The part that feels the most like a rehearsal for "The White Lotus" is a subplot concerning little Sam. After months of longing, Sam has landed a few dates with his crush, Cindy. Unfortunately, Cindy's special glow is only skin-deep; she reluctantly joins Sam for a screening of "The Jerk," and she delivers a lecture about poor people. "If they really want security, they should just get jobs." A classic Mike White moment occurs when Sam gives Cindy a family heirloom: "Well, how much did it cost? .....I won't wear it now, because the metal would be cold on my neck...." (The discussion of cost takes me right back to the "Pineapple Suite," and the ensuing credit card arguments, in the first season of "The White Lotus.")
An odd misstep for White is his "sex" plot. He has Ken dating a compelling tuba player who reveals, with some discomfort, that she is intersex. My understanding is that surgery involving intersex infants is an extremely fraught subject; people who survive forcible surgery sometimes carry decades of psychic scars, and feel intense anger about the change that was forced upon them. White discusses none of this--and his focus isn't on the tuba player, but on Ken. (The choice would not stand up to editorial scrutiny in 2023.) In any case, Ken's identity crisis ("Does this make me gay?") feels authentic--and it's a refreshing and weird path for a nineties show to take. (It also anticipates "The White Lotus"; when a middle-aged man learns that his father was secretly gay, the knowledge causes similar soul searching. What do *I* think about sex with men?)

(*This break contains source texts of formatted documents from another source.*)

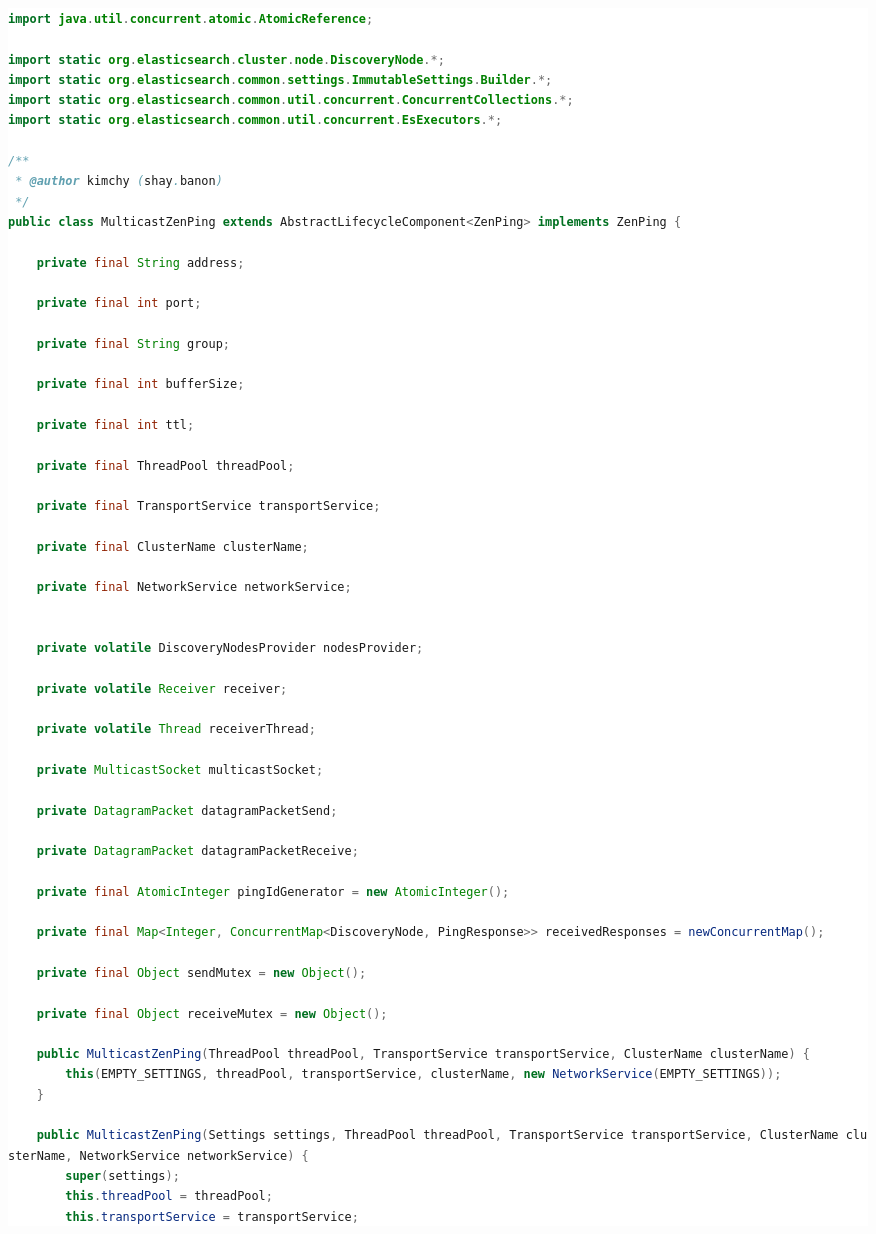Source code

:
 ```java
import java.util.concurrent.atomic.AtomicReference;

import static org.elasticsearch.cluster.node.DiscoveryNode.*;
import static org.elasticsearch.common.settings.ImmutableSettings.Builder.*;
import static org.elasticsearch.common.util.concurrent.ConcurrentCollections.*;
import static org.elasticsearch.common.util.concurrent.EsExecutors.*;

/**
 * @author kimchy (shay.banon)
 */
public class MulticastZenPing extends AbstractLifecycleComponent<ZenPing> implements ZenPing {

    private final String address;

    private final int port;

    private final String group;

    private final int bufferSize;

    private final int ttl;

    private final ThreadPool threadPool;

    private final TransportService transportService;

    private final ClusterName clusterName;

    private final NetworkService networkService;


    private volatile DiscoveryNodesProvider nodesProvider;

    private volatile Receiver receiver;

    private volatile Thread receiverThread;

    private MulticastSocket multicastSocket;

    private DatagramPacket datagramPacketSend;

    private DatagramPacket datagramPacketReceive;

    private final AtomicInteger pingIdGenerator = new AtomicInteger();

    private final Map<Integer, ConcurrentMap<DiscoveryNode, PingResponse>> receivedResponses = newConcurrentMap();

    private final Object sendMutex = new Object();

    private final Object receiveMutex = new Object();

    public MulticastZenPing(ThreadPool threadPool, TransportService transportService, ClusterName clusterName) {
        this(EMPTY_SETTINGS, threadPool, transportService, clusterName, new NetworkService(EMPTY_SETTINGS));
    }

    public MulticastZenPing(Settings settings, ThreadPool threadPool, TransportService transportService, ClusterName clusterName, NetworkService networkService) {
        super(settings);
        this.threadPool = threadPool;
        this.transportService = transportService;
```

The hour already feels overstuffed, but there's also time for a visit from George Bush, Sr. I love this vignette--in which the Bush people reject Lindsay's scripted question and demand that she inquire about Bush's favorite kind of food. (Lindsay was going to chat about trickle-down economics.) In a wonderful twist, Lindsay wanders off-script and just asks this: "Why did you nix what I wrote? Are you uncomfortable speaking about real subjects with teenagers?" This is a delightful and plausible moment of heroism; it's a kind of climactic scene for Lindsay's series-long journey. It's also something I could imagine happening to little Mike White, when he was in high school.
One hour left. How strange that this show ended when it did!